*DESCRIPTION OF THE TASK*. Please transcribe the listing below in full, exactly as written, leaving out its pictures.

START TASK INPUT

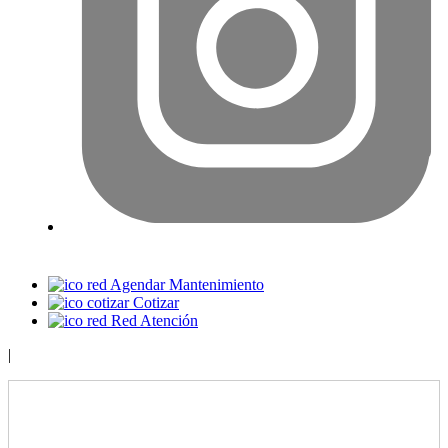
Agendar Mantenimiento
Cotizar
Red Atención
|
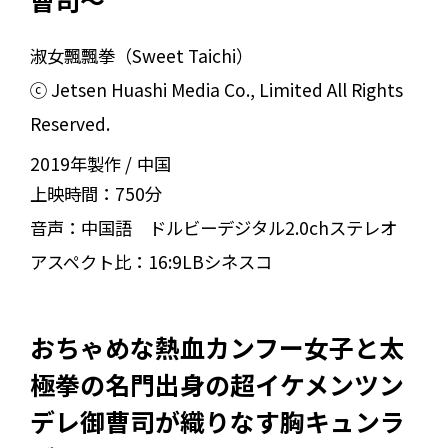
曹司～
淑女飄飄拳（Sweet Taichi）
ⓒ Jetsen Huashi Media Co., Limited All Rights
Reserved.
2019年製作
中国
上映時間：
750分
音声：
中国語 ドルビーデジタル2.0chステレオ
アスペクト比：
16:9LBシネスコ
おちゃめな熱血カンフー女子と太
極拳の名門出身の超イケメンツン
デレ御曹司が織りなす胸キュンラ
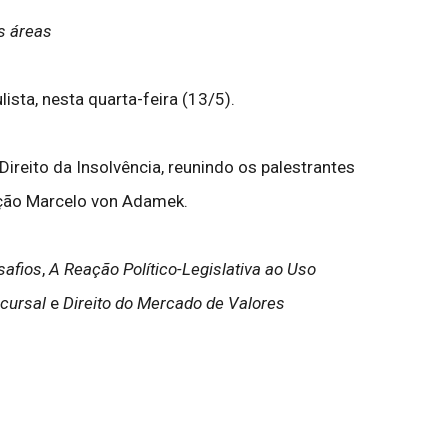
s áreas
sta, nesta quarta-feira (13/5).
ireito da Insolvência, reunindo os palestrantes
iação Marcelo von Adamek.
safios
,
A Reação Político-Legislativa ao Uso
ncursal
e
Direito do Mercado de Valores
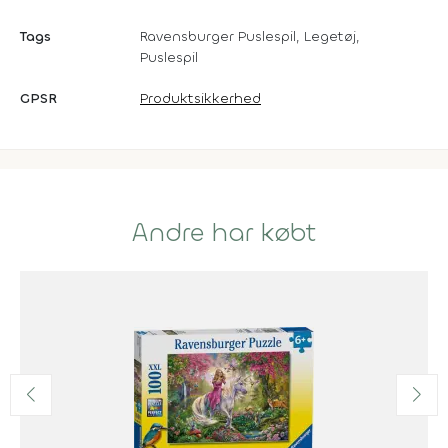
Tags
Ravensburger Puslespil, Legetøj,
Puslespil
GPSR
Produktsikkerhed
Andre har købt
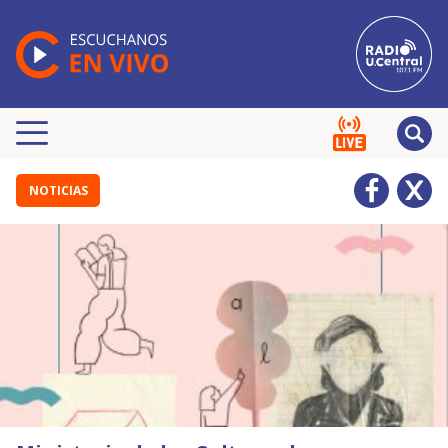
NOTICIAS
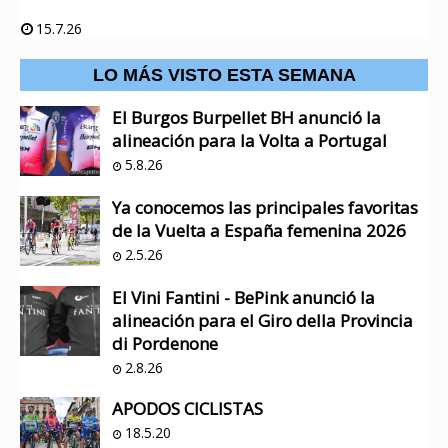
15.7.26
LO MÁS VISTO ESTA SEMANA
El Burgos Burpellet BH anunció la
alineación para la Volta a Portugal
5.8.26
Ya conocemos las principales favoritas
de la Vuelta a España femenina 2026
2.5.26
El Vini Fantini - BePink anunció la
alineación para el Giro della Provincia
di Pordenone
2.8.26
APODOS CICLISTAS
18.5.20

END TASK INPUT

*ANSWER SPACE*.
Agendar Mantenimiento
Cotizar
Red Atención
|
曹司～
淑女飄飄拳（Sweet Taichi）
ⓒ Jetsen Huashi Media Co., Limited All Rights
Reserved.
2019年製作
中国
上映時間：
750分
音声：
中国語 ドルビーデジタル2.0chステレオ
アスペクト比：
16:9LBシネスコ
おちゃめな熱血カンフー女子と太
極拳の名門出身の超イケメンツン
デレ御曹司が織りなす胸キュンラ
s áreas
sta, nesta quarta-feira (13/5).
ireito da Insolvência, reunindo os palestrantes
iação Marcelo von Adamek.
safios
,
A Reação Político-Legislativa ao Uso
ncursal
e
Direito do Mercado de Valores
Tags
Ravensburger Puslespil, Legetøj,
Puslespil
GPSR
Produktsikkerhed
Andre har købt
NOTICIAS
15.7.26
LO MÁS VISTO ESTA SEMANA
El Burgos Burpellet BH anunció la
alineación para la Volta a Portugal
5.8.26
Ya conocemos las principales favoritas
de la Vuelta a España femenina 2026
2.5.26
El Vini Fantini - BePink anunció la
alineación para el Giro della Provincia
di Pordenone
2.8.26
APODOS CICLISTAS
18.5.20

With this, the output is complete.